● **Task brief**
Retype the lines from the start of the records up to and including the line with "27 Jun 2022, 16:59". Leave out the pictures.

Transcribed page contents
= = = =
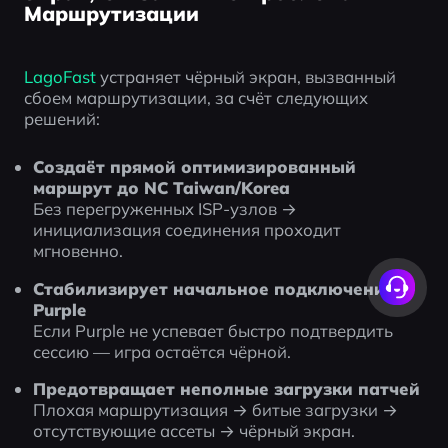
Маршрутизации
LagoFast
 устраняет чёрный экран, вызванный 
сбоем маршрутизации, за счёт следующих 
решений:
Создаёт прямой оптимизированный 
маршрут до NC Taiwan/Korea
Без перегруженных ISP-узлов → 
инициализация соединения проходит 
мгновенно.
Стабилизирует начальное подключение 
Purple
Если Purple не успевает быстро подтвердить 
сессию — игра остаётся чёрной.
Предотвращает неполные загрузки патчей
Плохая маршрутизация → битые загрузки → 
отсутствующие ассеты → чёрный экран.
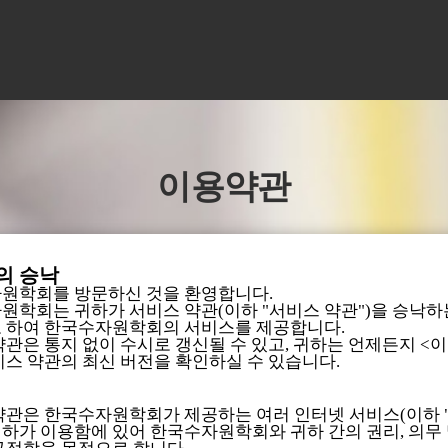
이용약관
관의 승낙
원학회를 방문하신 것을 환영합니다.
원학회는 귀하가 서비스 약관(이하 "서비스 약관")을 승낙하
 하여 한국수자원학회의 서비스를 제공합니다.
약관은 통지 없이 수시로 갱신될 수 있고, 귀하는 언제든지 <
비스 약관의 최신 버전을 확인하실 수 있습니다.
약관은 한국수자원학회가 제공하는 여러 인터넷 서비스(이하 
귀하가 이용함에 있어 한국수자원학회와 귀하 간의 권리, 의무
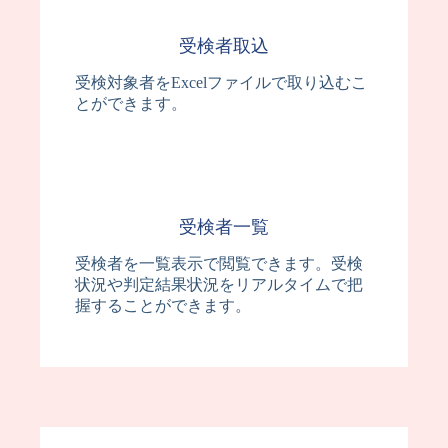
受検者取込
受検対象者をExcelファイルで取り込むこ
とができます。
受検者一覧
受検者を一覧表示で閲覧できます。受検
状況や判定結果状況をリアルタイムで把
握することができます。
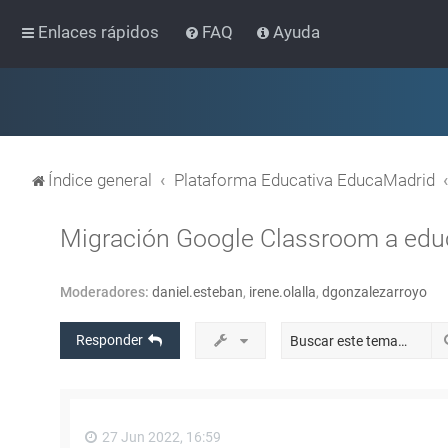
Enlaces rápidos
FAQ
Ayuda
Índice general
Plataforma Educativa EducaMadrid
Migración Google Classroom a edu
Moderadores:
daniel.esteban
,
irene.olalla
,
dgonzalezarroyo
Responder
27 Jun 2022, 16:59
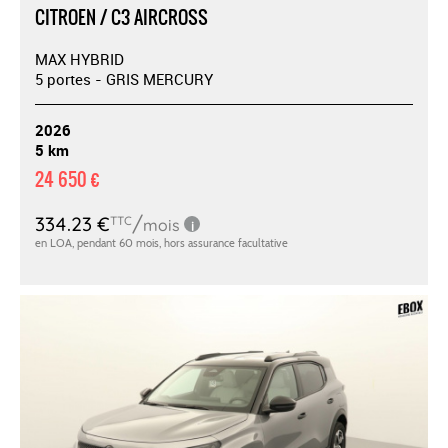
CITROEN / C3 AIRCROSS
MAX HYBRID
5 portes - GRIS MERCURY
2026
5 km
24 650 €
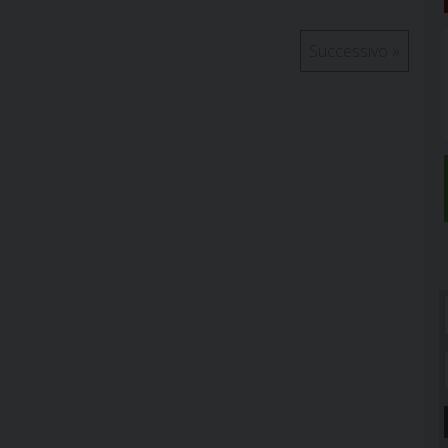
Successivo
»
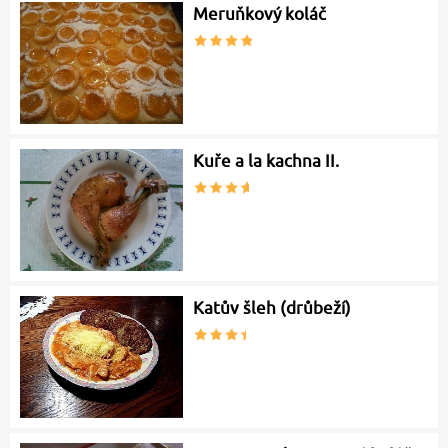
Meruňkový koláč
Kuře a la kachna II.
Katův šleh (drůbeží)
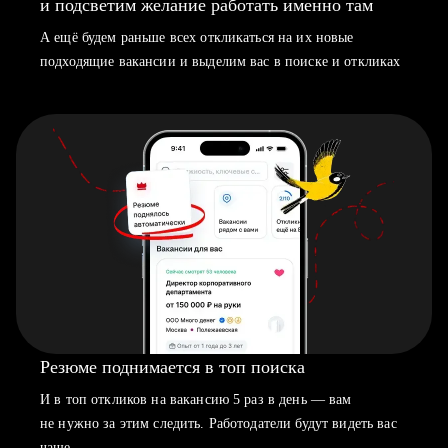
и подсветим желание работать именно там
А ещё будем раньше всех откликаться на их новые
подходящие вакансии и выделим вас в поиске и откликах
Резюме поднимается в топ поиска
И в топ откликов на вакансию 5 раз в день — вам
не нужно за этим следить. Работодатели будут видеть вас
чаще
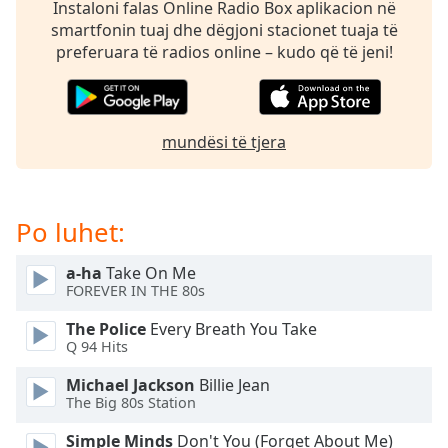
subtitles
Instaloni falas Online Radio Box aplikacion në
settings
smartfonin tuaj dhe dëgjoni stacionet tuaja të
dialog
preferuara të radios online – kudo që të jeni!
subtitles
off
,
selected
mundësi të tjera
Audio
Track
Picture-
Po luhet:
in-
Picture
Fullscreen
a-ha
Take On Me
This
FOREVER IN THE 80s
is
a
The Police
Every Breath You Take
modal
Q 94 Hits
window.
Michael Jackson
Billie Jean
The Big 80s Station
Beginning
of
Simple Minds
Don't You (Forget About Me)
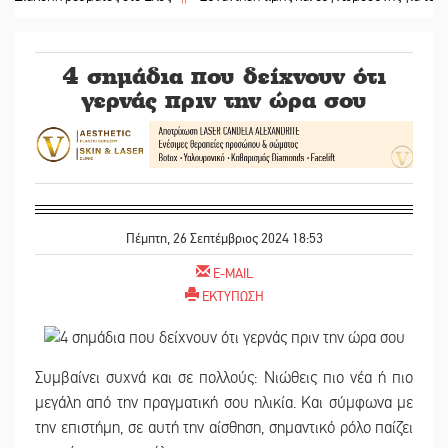
4 σημάδια που δείχνουν ότι
γερνάς πριν την ώρα σου
Πέμπτη, 26 Σεπτέμβριος 2024 18:53
E-MAIL
ΕΚΤΥΠΩΣΗ
Συμβαίνει συχνά και σε πολλούς: Νιώθεις πιο νέα ή πιο
μεγάλη από την πραγματική σου ηλικία. Και σύμφωνα με
την επιστήμη, σε αυτή την αίσθηση, σημαντικό ρόλο παίζει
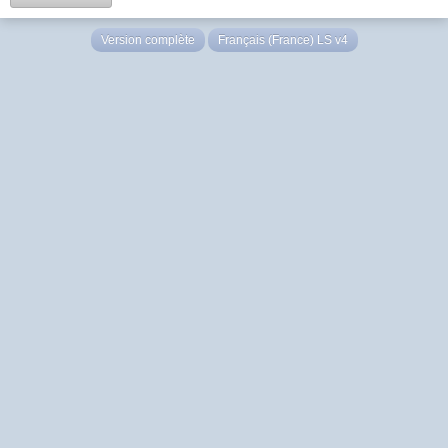
Version complète
Français (France) LS v4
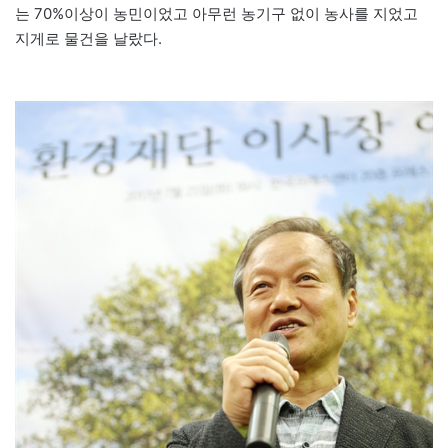
는 70%이상이 농민이었고 아무런 농기구 없이 농사를 지었고
지게로 물건을 날랐다.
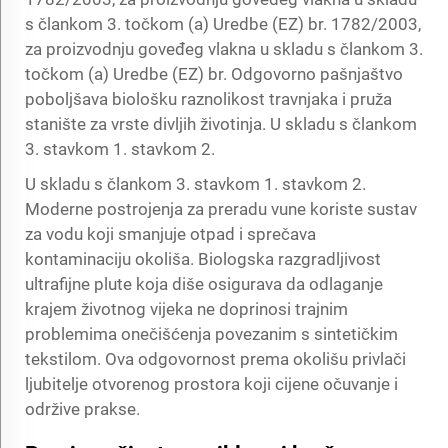
s člankom 3. točkom (a) Uredbe (EZ) br. 1782/2003,
za proizvodnju goveđeg vlakna u skladu s člankom 3.
točkom (a) Uredbe (EZ) br. Odgovorno pašnjaštvo
poboljšava biološku raznolikost travnjaka i pruža
stanište za vrste divljih životinja. U skladu s člankom
3. stavkom 1. stavkom 2.
U skladu s člankom 3. stavkom 1. stavkom 2.
Moderne postrojenja za preradu vune koriste sustav
za vodu koji smanjuje otpad i sprečava
kontaminaciju okoliša. Biologska razgradljivost
ultrafijne plute koja diše osigurava da odlaganje
krajem životnog vijeka ne doprinosi trajnim
problemima onečišćenja povezanim s sintetičkim
tekstilom. Ova odgovornost prema okolišu privlači
ljubitelje otvorenog prostora koji cijene očuvanje i
održive prakse.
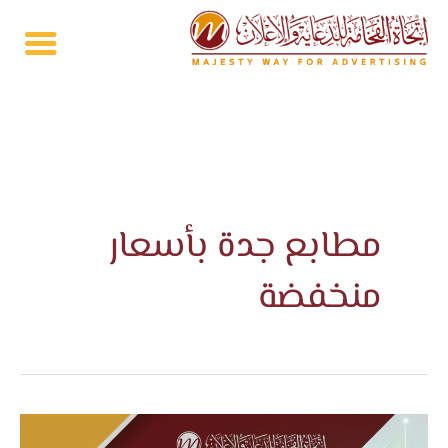
خطي
لى
لمحتوى
مطابع جدة بأسعار
منخفضة
ارخص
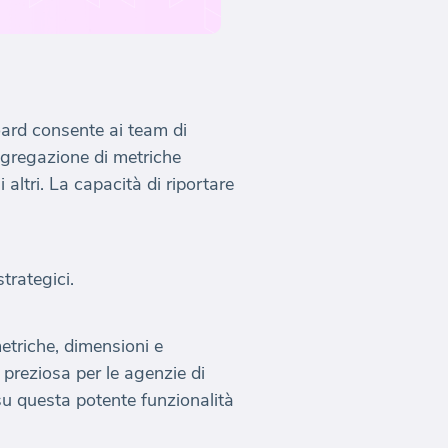
oard consente ai team di
ggregazione di metriche
 altri. La capacità di riportare
trategici.
etriche, dimensioni e
 preziosa per le agenzie di
su questa potente funzionalità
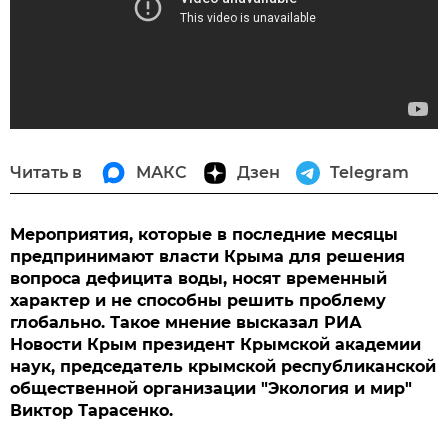
Читать в
МАКС
Дзен
Telegram
Мероприятия, которые в последние месяцы
предпринимают власти Крыма для решения
вопроса дефицита воды, носят временный
характер и не способны решить проблему
глобально. Такое мнение высказал РИА
Новости Крым президент Крымской академии
наук, председатель крымской республиканской
общественной организации "Экология и мир"
Виктор Тарасенко.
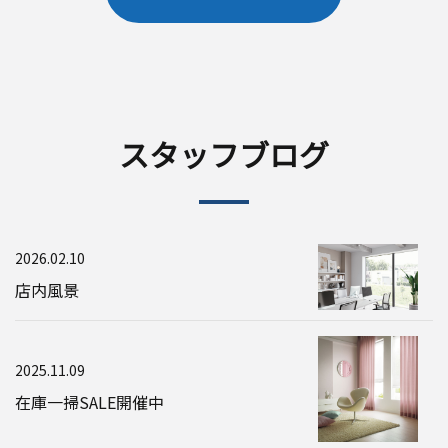
スタッフブログ
2026.02.10
店内風景
2025.11.09
在庫一掃SALE開催中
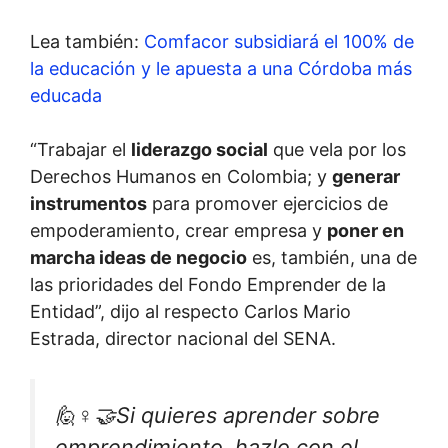
Lea también:
Comfacor subsidiará el 100% de
la educación y le apuesta a una Córdoba más
educada
“Trabajar el
liderazgo social
que vela por los
Derechos Humanos en Colombia; y
generar
instrumentos
para promover ejercicios de
empoderamiento, crear empresa y
poner en
marcha ideas de negocio
es, también, una de
las prioridades del Fondo Emprender de la
Entidad”, dijo al respecto Carlos Mario
Estrada, director nacional del SENA.
🙋♀️🤝Si quieres aprender sobre
emprendimiento, hazlo con el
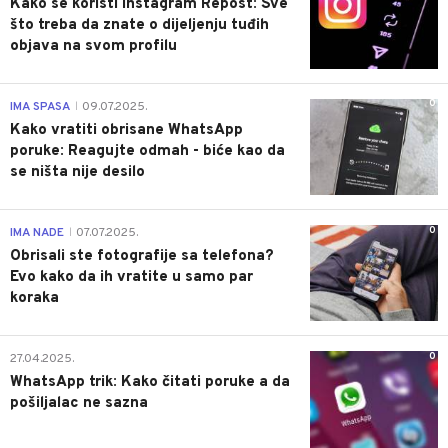
Kako se koristi Instagram Repost: Sve
što treba da znate o dijeljenju tuđih
objava na svom profilu
0
IMA SPASA
09.07.2025.
|
Kako vratiti obrisane WhatsApp
poruke: Reagujte odmah - biće kao da
se ništa nije desilo
0
IMA NADE
07.07.2025.
|
Obrisali ste fotografije sa telefona?
Evo kako da ih vratite u samo par
koraka
0
27.04.2025.
WhatsApp trik: Kako čitati poruke a da
pošiljalac ne sazna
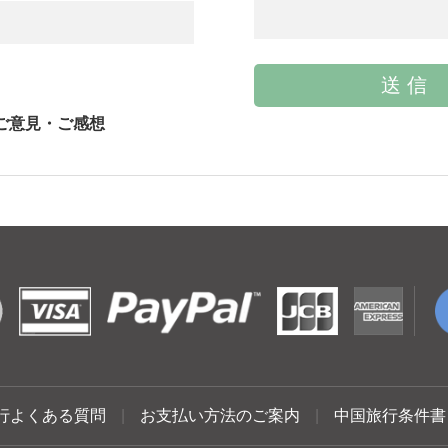
ご意見・ご感想
行よくある質問
|
お支払い方法のご案内
|
中国旅行条件書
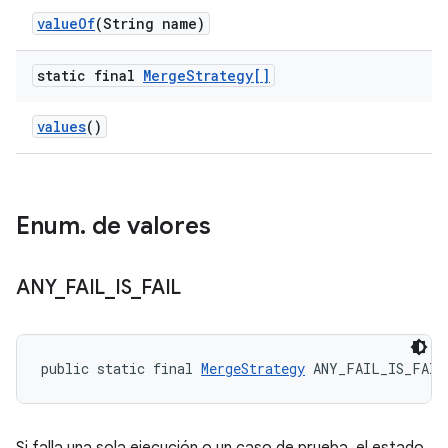
value
Of
(String name)
static final
Merge
Strategy[]
values
()
Enum
.
de valores
ANY
_
FAIL
_
IS
_
FAIL
public static final 
MergeStrategy
 ANY_FAIL_IS_FAIL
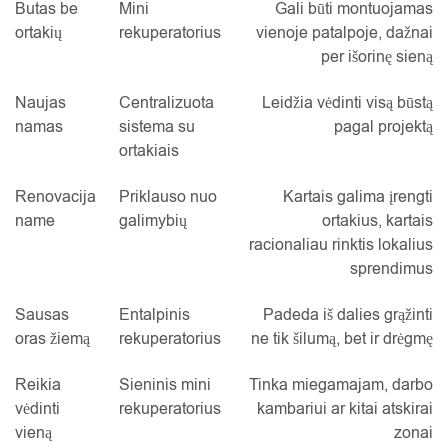
Butas be
Mini
Gali būti montuojamas
ortakių
rekuperatorius
vienoje patalpoje, dažnai
per išorinę sieną
Naujas
Centralizuota
Leidžia vėdinti visą būstą
namas
sistema su
pagal projektą
ortakiais
Renovacija
Priklauso nuo
Kartais galima įrengti
name
galimybių
ortakius, kartais
racionaliau rinktis lokalius
sprendimus
Sausas
Entalpinis
Padeda iš dalies grąžinti
oras žiemą
rekuperatorius
ne tik šilumą, bet ir drėgmę
Reikia
Sieninis mini
Tinka miegamajam, darbo
vėdinti
rekuperatorius
kambariui ar kitai atskirai
vieną
zonai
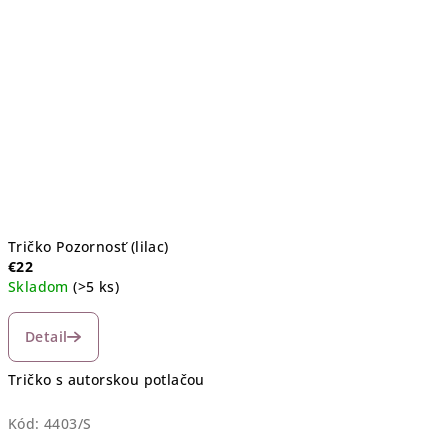
Tričko Pozornosť (lilac)
€22
Skladom
(>5 ks)
Detail
Tričko s autorskou potlačou
Kód:
4403/S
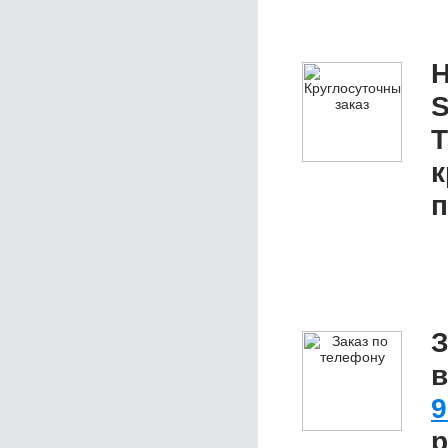
Н
S
Т
к
п
З
в
9
р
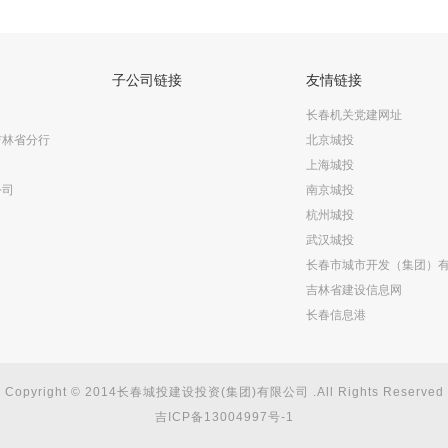
子公司链接
友情链接
长春机关党建网址
吉林省分行
北京城投
上海城投
公司
南京城投
杭州城投
武汉城投
长春市城市开发（集团）
吉林省建设信息网
长春信息港
Copyright © 2014长春城投建设投资(集团)有限公司 .All Rights Reserved
吉ICP备13004997号-1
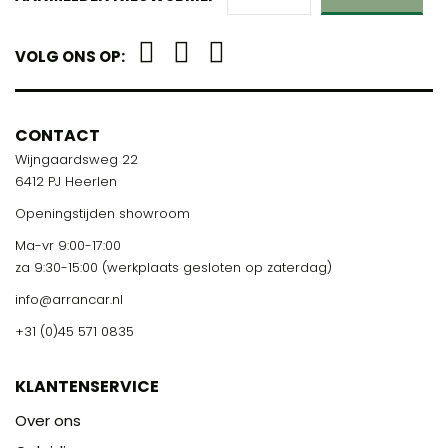
VOLG ONS OP:
CONTACT
Wijngaardsweg 22
6412 PJ Heerlen
Openingstijden showroom
Ma-vr 9:00-17:00
za 9:30-15:00 (werkplaats gesloten op zaterdag)
info@arrancar.nl
+31 (0)45 571 0835
KLANTENSERVICE
Over ons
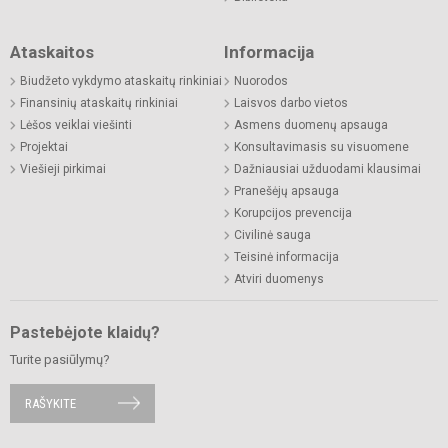
Ataskaitos
Informacija
Biudžeto vykdymo ataskaitų rinkiniai
Nuorodos
Finansinių ataskaitų rinkiniai
Laisvos darbo vietos
Lėšos veiklai viešinti
Asmens duomenų apsauga
Projektai
Konsultavimasis su visuomene
Viešieji pirkimai
Dažniausiai užduodami klausimai
Pranešėjų apsauga
Korupcijos prevencija
Civilinė sauga
Teisinė informacija
Atviri duomenys
Pastebėjote klaidų?
Turite pasiūlymų?
RAŠYKITE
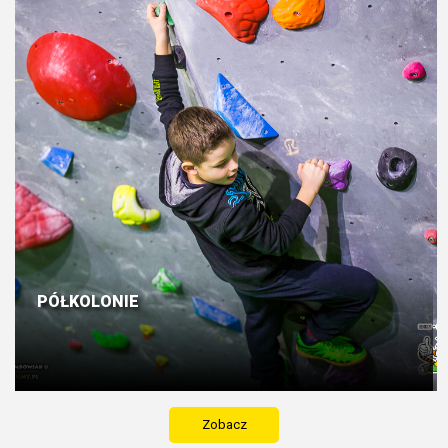
PÓŁKOLONIE
Zobacz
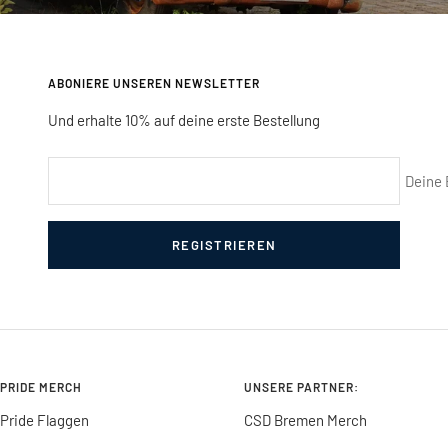
ABONIERE UNSEREN NEWSLETTER
Und erhalte 10% auf deine erste Bestellung
Deine 
REGISTRIEREN
PRIDE MERCH
UNSERE PARTNER:
Pride Flaggen
CSD Bremen Merch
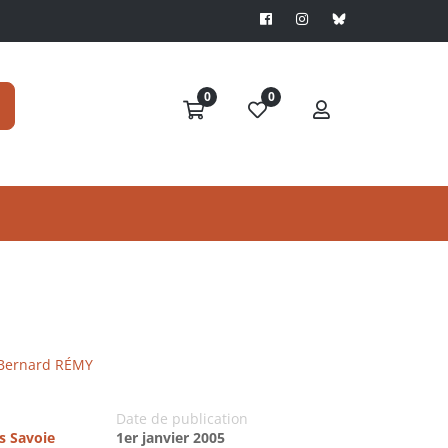
0
0
Bernard RÉMY
Date de publication
es Savoie
1er janvier 2005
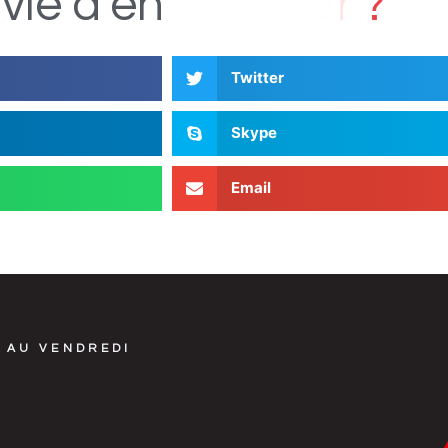
c
s
D
i
vie
d'en
Twitter
Skype
Email
 AU VENDREDI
= = = =
● **The completed task**
Маршрутизации
LagoFast
 устраняет чёрный экран, вызванный 
сбоем маршрутизации, за счёт следующих 
решений:
Создаёт прямой оптимизированный 
маршрут до NC Taiwan/Korea
Без перегруженных ISP-узлов → 
инициализация соединения проходит 
мгновенно.
Стабилизирует начальное подключение 
Purple
Если Purple не успевает быстро подтвердить 
сессию — игра остаётся чёрной.
Предотвращает неполные загрузки патчей
Плохая маршрутизация → битые загрузки → 
отсутствующие ассеты → чёрный экран.
이용약관
관의 승낙
원학회를 방문하신 것을 환영합니다.
원학회는 귀하가 서비스 약관(이하 "서비스 약관")을 승낙하
 하여 한국수자원학회의 서비스를 제공합니다.
약관은 통지 없이 수시로 갱신될 수 있고, 귀하는 언제든지 <
비스 약관의 최신 버전을 확인하실 수 있습니다.
약관은 한국수자원학회가 제공하는 여러 인터넷 서비스(이하 
귀하가 이용함에 있어 한국수자원학회와 귀하 간의 권리, 의무
受検者取込
受検対象者をExcelファイルで取り込むこ
とができます。
受検者一覧
受検者を一覧表示で閲覧できます。受検
状況や判定結果状況をリアルタイムで把
握することができます。
Enlaces rápidos
FAQ
Ayuda
Índice general
Plataforma Educativa EducaMadrid
Migración Google Classroom a edu
Moderadores:
daniel.esteban
,
irene.olalla
,
dgonzalezarroyo
Responder
27 Jun 2022, 16:59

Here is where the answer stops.